### 4.2. The Fundamental Theorem of Calculus

Let x be an indefinite integral of $$\dot{x}$$, and let $$\dot{x}$$ be a continuous function (one whose graph is a single connected curve). Then

$\int_{a}^{b} \dot{x}(t) dt = x(b)-x(a) .$

The fundamental theorem is proved on page 154. The idea it expresses is that integration and differentiation are inverse operations. That is, integration undoes differentiation, and differentiation undoes integration.

#### Example 53

◊ Interpret the definite integral

$\int_{1}^{2} \frac{1}{t}dt .$

graphically; then evaluate it it both symbolically and numerically, and check that the two results are consistent.

Figure D. The definite integral $$\int_1^2 (1/t)dt$$.
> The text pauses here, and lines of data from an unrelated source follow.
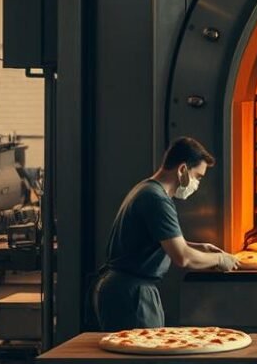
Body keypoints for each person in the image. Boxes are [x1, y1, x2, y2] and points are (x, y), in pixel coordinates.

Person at [93, 136, 240, 331]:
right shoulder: (157, 200)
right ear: (182, 170)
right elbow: (183, 258)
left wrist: (199, 247)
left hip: (121, 289)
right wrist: (220, 259)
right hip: (133, 294)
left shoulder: (146, 189)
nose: (197, 183)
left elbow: (162, 242)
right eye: (197, 176)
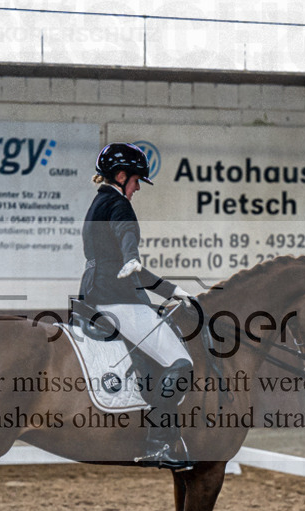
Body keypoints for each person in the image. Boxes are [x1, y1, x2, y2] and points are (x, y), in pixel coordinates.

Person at [79, 142, 194, 470]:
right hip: (117, 299)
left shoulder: (97, 203)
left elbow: (130, 270)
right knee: (181, 363)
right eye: (136, 180)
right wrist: (132, 256)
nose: (138, 187)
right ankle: (158, 443)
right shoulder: (118, 205)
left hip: (97, 292)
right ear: (120, 176)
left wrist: (173, 290)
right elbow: (126, 235)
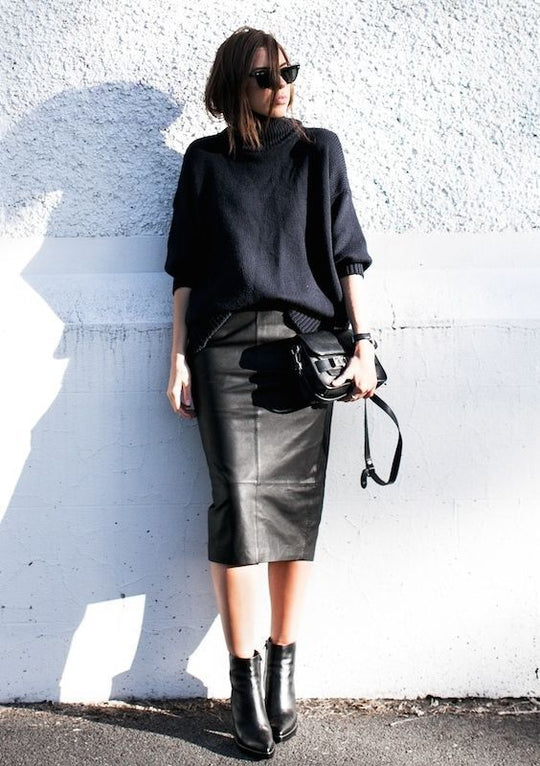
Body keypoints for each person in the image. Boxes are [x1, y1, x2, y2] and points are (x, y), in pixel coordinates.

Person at [165, 26, 377, 759]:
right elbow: (185, 271)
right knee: (236, 510)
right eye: (263, 76)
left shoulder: (320, 151)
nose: (280, 85)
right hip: (223, 353)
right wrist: (177, 360)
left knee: (294, 514)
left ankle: (284, 664)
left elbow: (348, 256)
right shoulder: (204, 162)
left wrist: (364, 345)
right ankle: (243, 681)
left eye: (287, 71)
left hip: (302, 354)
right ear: (234, 86)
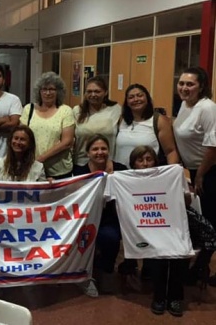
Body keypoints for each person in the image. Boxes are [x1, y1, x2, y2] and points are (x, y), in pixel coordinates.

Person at [127, 146, 188, 317]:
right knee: (158, 256)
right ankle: (159, 297)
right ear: (133, 164)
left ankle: (176, 297)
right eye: (140, 160)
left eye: (149, 159)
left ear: (156, 161)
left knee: (177, 254)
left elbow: (186, 197)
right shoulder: (127, 180)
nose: (145, 164)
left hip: (173, 224)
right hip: (149, 228)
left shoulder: (170, 175)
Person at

◊ Figure d shows the graphical interpretation. The numerical calculation requires a trivial variation on the program from example 51:

  a := 1;
b := 2;
H := 1000;
dt := (b-a)/H;
sum := 0;
t := a;
While (t<=b) [
sum := N(sum+(1/t)*dt);
t := N(t+dt);
];
Echo(sum);


The result is 0.693897243, and increasing H to 10,000 gives 0.6932221811, so we can be fairly confident that the result equals 0.693, to 3 decimal places.

Symbolically, the indefinite integral is x=ln t. Using the fundamental theorem of calculus, the area is ln 2 - ln 1 ≈ 0.693147180559945.

Judging from the graph, it looks plausible that the shaded area is about 0.7.

This is an interesting example, because the natural log blows up to negative infinity as t approaches 0, so it's not possible to add a constant onto the indefinite integral and force it to be equal to 0 at t=0. Nevertheless, the fundamental theorem of calculus still works.